Kutipan Halaman:
Bisa dicermati pula bagaimana sejarah politik kelahiran madzhab ini dari masa
ke masa. Mungkin kader PMII bisa digiring pada satu pertanyaan krusial, apakah
benar Aswaja itu madzhab?
PMII Sebagai Diskursus: Sebuah Proses Lanjutan
Pasca
dua fase itu, saya kira kader-kader PMII saatnya harus sudah “liar” dalam mengkonstruksi
ide. Mungkin agak kurang pas, tetapi dengan menyebut PMII sebagai diskursus,
saya hendak mengatakan bahwa di masa ini, kader-kader PMII harus bisa melihat
wacana sebagai kuasa. Diskursus sebagai kuasa yang darinya akan menghasilkan
kuasa lanjutan. Jika pengertian ini lebih kental nuansa Foucaultnya, Habermas
secara normatif melihat diskursus sebagai cara untuk memperoleh konsensus. Emansipasi
adalah kata kunci dalam pendekatan ini. Perencanaan partisipasi menjadi suatu
hal yang mesti dibangun untuk mencapai konsensus tersebut.
PMII
disini mesti diposisikan dalam relasinya dengan banyak elemen; sosial, politik,
ekonomi dan lainnya. Isu geopolitik, modal dan pengetahuan, feminisme, agama
dan transformasi global mungkin menjadi pilihan diskusi yang menarik dalam
konteks posisi PMII sebagai diskursus itu tadi.
Mencari Identitas Wacana di PMII Walisongo
Memang
agak sulit mencari titik temu mengenai ide apa yang menjadi identitas PMII
Walisongo. Apa yang harus “dijual” sebagai trade mark PMII yang berkampus di
barat Semarang ini. Belum lagi sekarang IAIN tak hanya mengakomodir persoalan
agama saja. Ada juga jurusan-jurusan umum, yang sedikit banyak berkontribusi
pada “kebingungan” untuk mencari isu bersama dalam pengembangan wacana.
Saya
ingin memulai dulu dengan “pelembagaan” pengembangan wacana di masing-masing
rayon. Sependek pengetahuan saya, ada departemen kajian di tiap-tiap rayon. Terlepas
dari aktif atau tidaknya kegiatan di departemen itu, hal ini sebenarnya sudah
merupakan point tersendiri. Artinya, ada akomodasi secara struktural untuk
menilai pengembangan wacana sebagai sesuatu yang penting.

Data Masukan:
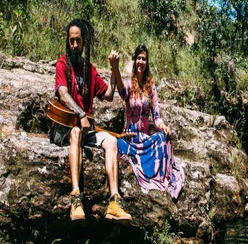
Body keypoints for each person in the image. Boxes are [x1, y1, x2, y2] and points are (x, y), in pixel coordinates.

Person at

Tugas Kerja A:
Menurut kutipan halaman, kata apa yang menjadi kata kunci dalam pendekatan Habermas terhadap diskursus?
Tugas Kerja B:
Tentukan apakah setiap pernyataan berikut sesuai dengan kutipan halaman. Jawab ya atau tidak, lalu kutip kata-kata penentunya dari kutipan halaman. (i) Habermas memandang diskursus sebagai cara untuk memperoleh konsensus. (ii) Sekarang IAIN hanya mengakomodir persoalan agama. (iii) Penulis menyebut adanya departemen kajian di tiap-tiap rayon.

Area Jawaban A:
Emansipasi.

Area Jawaban B:
(i) Ya: "Habermas secara normatif melihat diskursus sebagai cara untuk memperoleh konsensus"
(ii) Tidak: "sekarang IAIN tak hanya mengakomodir persoalan agama saja"
(iii) Ya: "ada departemen kajian di tiap-tiap rayon"